Whilst speaking at the UK Universities annual conference in Guildford, Mr Johnson said that many universities have lost sight of their teaching responsibilities, as they view 'scholarly output' as the main indicator of reputation and ranking in international league tables. He went on to say that "Teaching has regrettably been allowed to become something of a poor cousin to research in parts of our system."
"I hear this when I talk to worried parents, such as the physics teacher whose son dropped out at the start of year two of a humanities programme at a prestigious London university, having barely set eyes on his tutor.
"Her other son, by contrast, studying engineering at Bristol, saw the system at its best: he was worked off his feet, with plenty of support and mostly excellent teaching.

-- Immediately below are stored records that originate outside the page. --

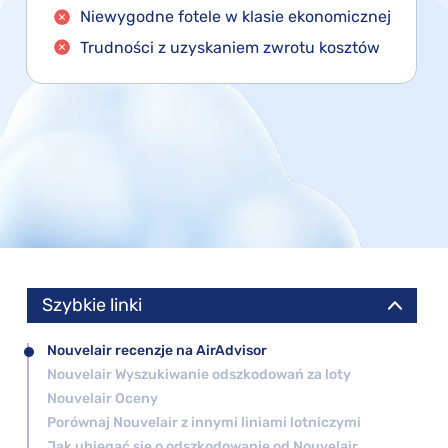
Niewygodne fotele w klasie ekonomicznej
Trudności z uzyskaniem zwrotu kosztów
Szybkie linki
Nouvelair recenzje na AirAdvisor
Nouvelair Wyszukiwanie odszkodowań za loty
Nouvelair Oceny
Porównaj Nouvelair z innymi liniami lotniczymi
Jak ubiegać się o odszkodowanie od Nouvelair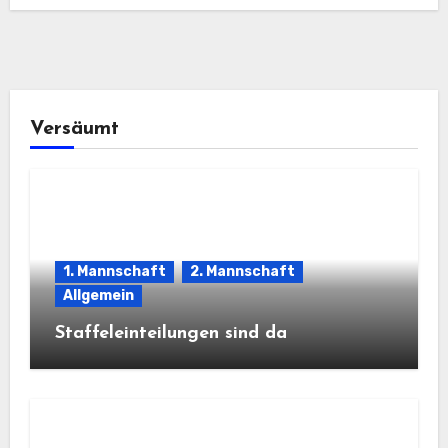
Versäumt
1. Mannschaft
2. Mannschaft
Allgemein
Staffeleinteilungen sind da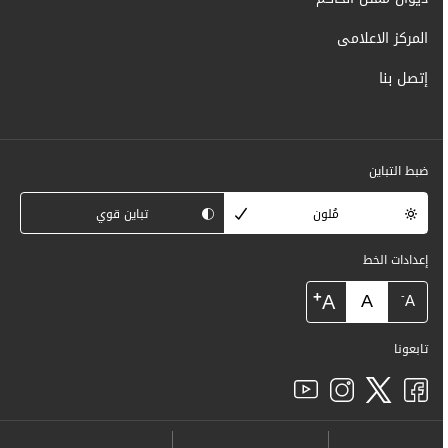
المركز الاعلامى
إتصل بنا
ضبط التباين
مُلون
تباين قوي
إعدادات الخط
+
A
A
-
A
تابعونا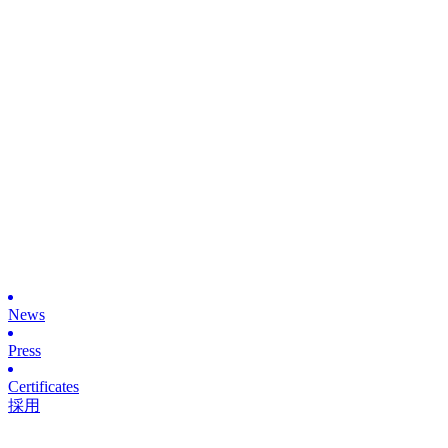
News
Press
Certificates
採用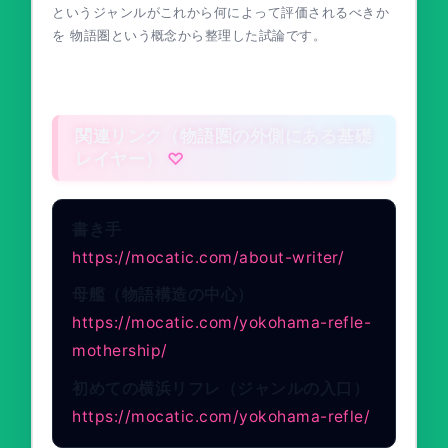
というジャンルがこれから何によって評価されるべきか
を 物語圏という概念から整理した試論です。
関連リンク（物語圏の外側にある基礎
レイヤー）
書き手
https://mocatic.com/about-writer/
母艦（物語構造の中心）
https://mocatic.com/yokohama-refle-
mothership/
初めての横浜リフレ（ジャンルの入口）
https://mocatic.com/yokohama-refle/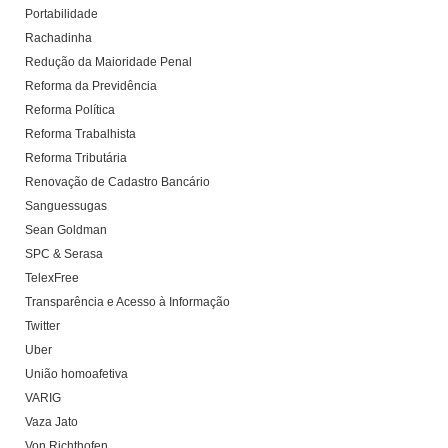
Portabilidade
Rachadinha
Redução da Maioridade Penal
Reforma da Previdência
Reforma Política
Reforma Trabalhista
Reforma Tributária
Renovação de Cadastro Bancário
Sanguessugas
Sean Goldman
SPC & Serasa
TelexFree
Transparência e Acesso à Informação
Twitter
Uber
União homoafetiva
VARIG
Vaza Jato
Von Richthofen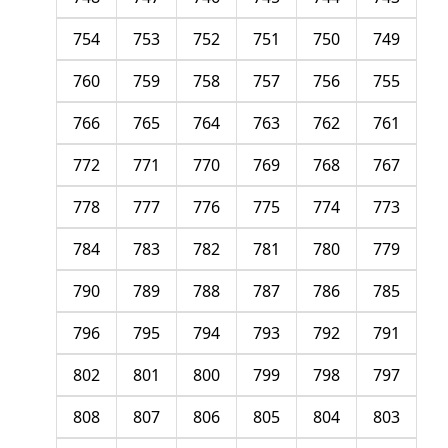
754
753
752
751
750
749
760
759
758
757
756
755
766
765
764
763
762
761
772
771
770
769
768
767
778
777
776
775
774
773
784
783
782
781
780
779
790
789
788
787
786
785
796
795
794
793
792
791
802
801
800
799
798
797
808
807
806
805
804
803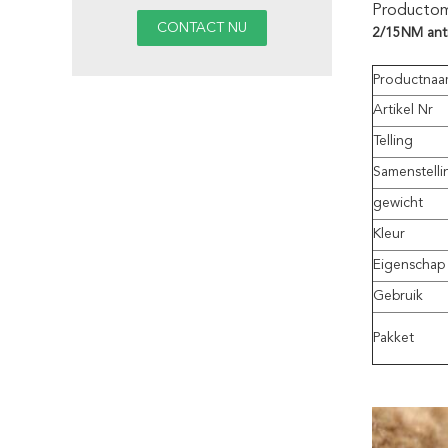
Productoms
2/15NM anti
Productna
Artikel Nr
Telling
Samenstelli
gewicht
Kleur
Eigenschap
Gebruik
Pakket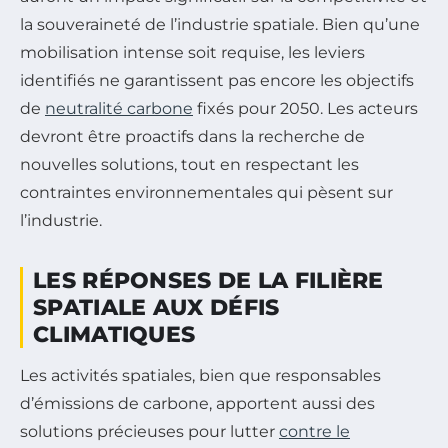
la souveraineté de l’industrie spatiale. Bien qu’une
mobilisation intense soit requise, les leviers
identifiés ne garantissent pas encore les objectifs
de
neutralité carbone
fixés pour 2050. Les acteurs
devront être proactifs dans la recherche de
nouvelles solutions, tout en respectant les
contraintes environnementales qui pèsent sur
l’industrie.
LES RÉPONSES DE LA FILIÈRE
SPATIALE AUX DÉFIS
CLIMATIQUES
Les activités spatiales, bien que responsables
d’émissions de carbone, apportent aussi des
solutions précieuses pour lutter
contre le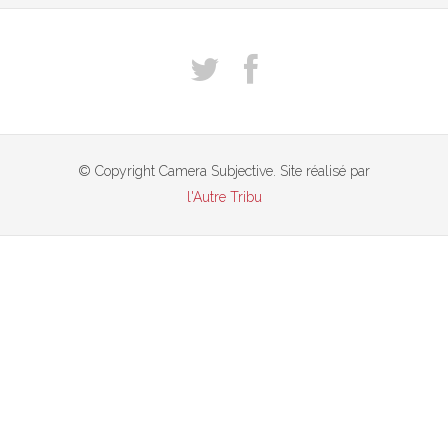
© Copyright Camera Subjective. Site réalisé par
l'Autre Tribu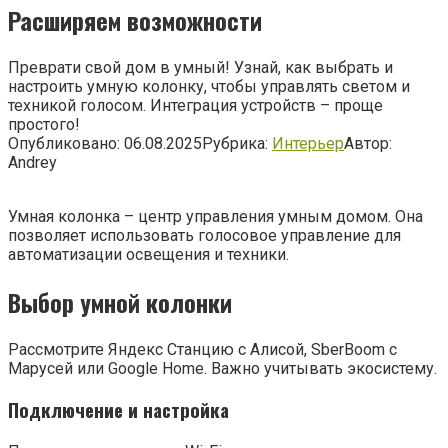
Расширяем возможности
Преврати свой дом в умный! Узнай, как выбрать и
настроить умную колонку, чтобы управлять светом и
техникой голосом. Интеграция устройств – проще
простого!
Опубликовано:
06.08.2025
Рубрика:
Интерьер
Автор:
Andrey
Умная колонка – центр управления умным домом. Она
позволяет использовать голосовое управление для
автоматизации освещения и техники.
Выбор умной колонки
Рассмотрите Яндекс Станцию с Алисой, SberBoom с
Марусей или Google Home. Важно учитывать экосистему.
Подключение и настройка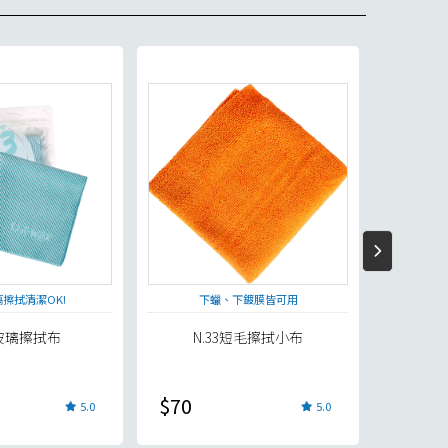
限時 85 折
擦拭清潔OK!
下蠟、下鍍膜皆可用
3玻璃擦拭布
N.33短毛擦拭小布
D
$70
$239
5.0
5.0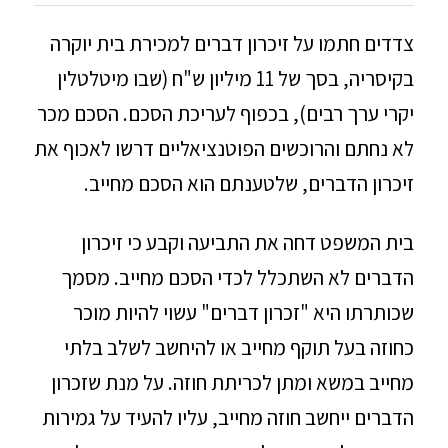
צדדים חתמו על זיכרון דברים למכירת בית יוקרה
בקיסריה, בסך של 11 מיליון ש"ח (שבו מיטלטלין
יקרי ערך רבים), בכפוף לעריכת הסכם. הסכם מכר
לא נחתם והרוכשים הפוטנציאליים דרשו לאכוף את
זיכרון הדברים, שלטענתם הוא הסכם מחייב.
בית המשפט דחה את התביעה וקבע כי זיכרון
הדברים לא השתכלל לכדי הסכם מחייב. מסמך
שכותרתו היא "זכרון דברים" עשוי להיות מוכר
כחוזה בעל תוקף מחייב או להיחשב לשלב בלתי
מחייב במשא ומתן לכריתת חוזה. על מנת שזכרון
הדברים ייחשב חוזה מחייב, עליו להעיד על גמירות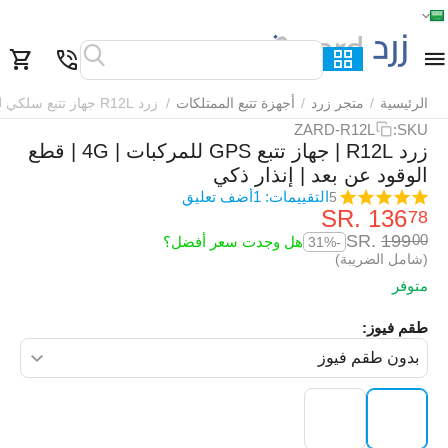
الرئيسية
القائمة
بحث
السلة
قائمة المفضلة
مقارنة
الرئيسية
/
متجر زرد
/
أجهزة تتبع الممتلكات
/
زرد R12L جهاز تتبع سلكي للمركبات
ZARD-R12L
SKU:
زرد R12L | جهاز تتبع GPS للمركبات | 4G | قطع
الوقود عن بعد | إنذار ذكي
التقييمات: 1
أضف تعليق
5
SR.
‎
136
78
SR.
‎
199
00
هل وجدت سعر أفضل؟
-31%
(شامل الضريبة)
متوفر
طقم فيوز: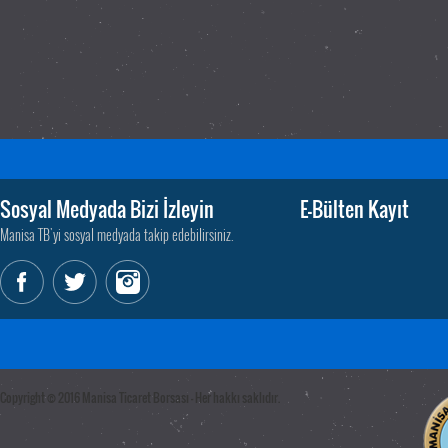
Sosyal Medyada Bizi İzleyin
E-Bülten Kayıt
Manisa TB'yi sosyal medyada takip edebilirsiniz.
Copyright © 2016 Manisa Ticaret Borsası - Her hakkı saklıdır.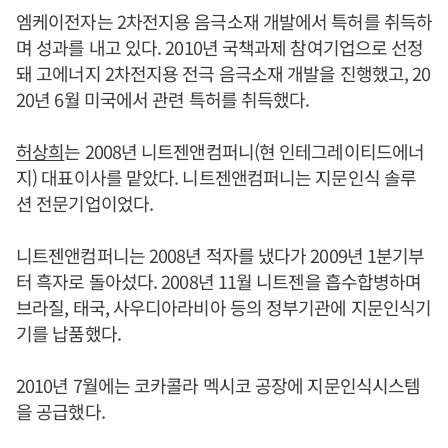
엠케이전자는 2차전지용 음극소재 개발에서 특허를 취득하
며 성과를 내고 있다. 2010년 국책과제 참여기업으로 선정
돼 고에너지 2차전지용 전극 음극소재 개발을 진행했고, 20
20년 6월 미국에서 관련 특허를 취득했다.
허상희
는 2008년 니트젠앤컴퍼니(현 인테그레이티드에너
지) 대표이사를 맡았다. 니트젠앤컴퍼니는 지문인식 솔루
션 전문기업이었다.
니트젠앤컴퍼니는 2008년 적자를 냈다가 2009년 1분기부
터 흑자로 돌아섰다. 2008년 11월 니트젠을 흡수합병하며
브라질, 태국, 사우디아라비아 등의 정부기관에 지문인식기
기를 납품했다.
2010년 7월에는 코카콜라 멕시코 공장에 지문인식시스템
을 공급했다.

"This patchiness in the student experience within and between institutions cannot continue. There is extraordinary teaching that deserves greater recognition. And there is lamentable teaching that must be driven out of our system."
With the relatively recent hike in student tuition fees, the minister is calling upon universities to make sure the extra money is ploughed into the teaching system. This follows on from his announcement in July that he would be developing a new 'teaching excellence framework' that will allow students to make an informed decision about the standards and methods of teaching they will receive at candidate universities.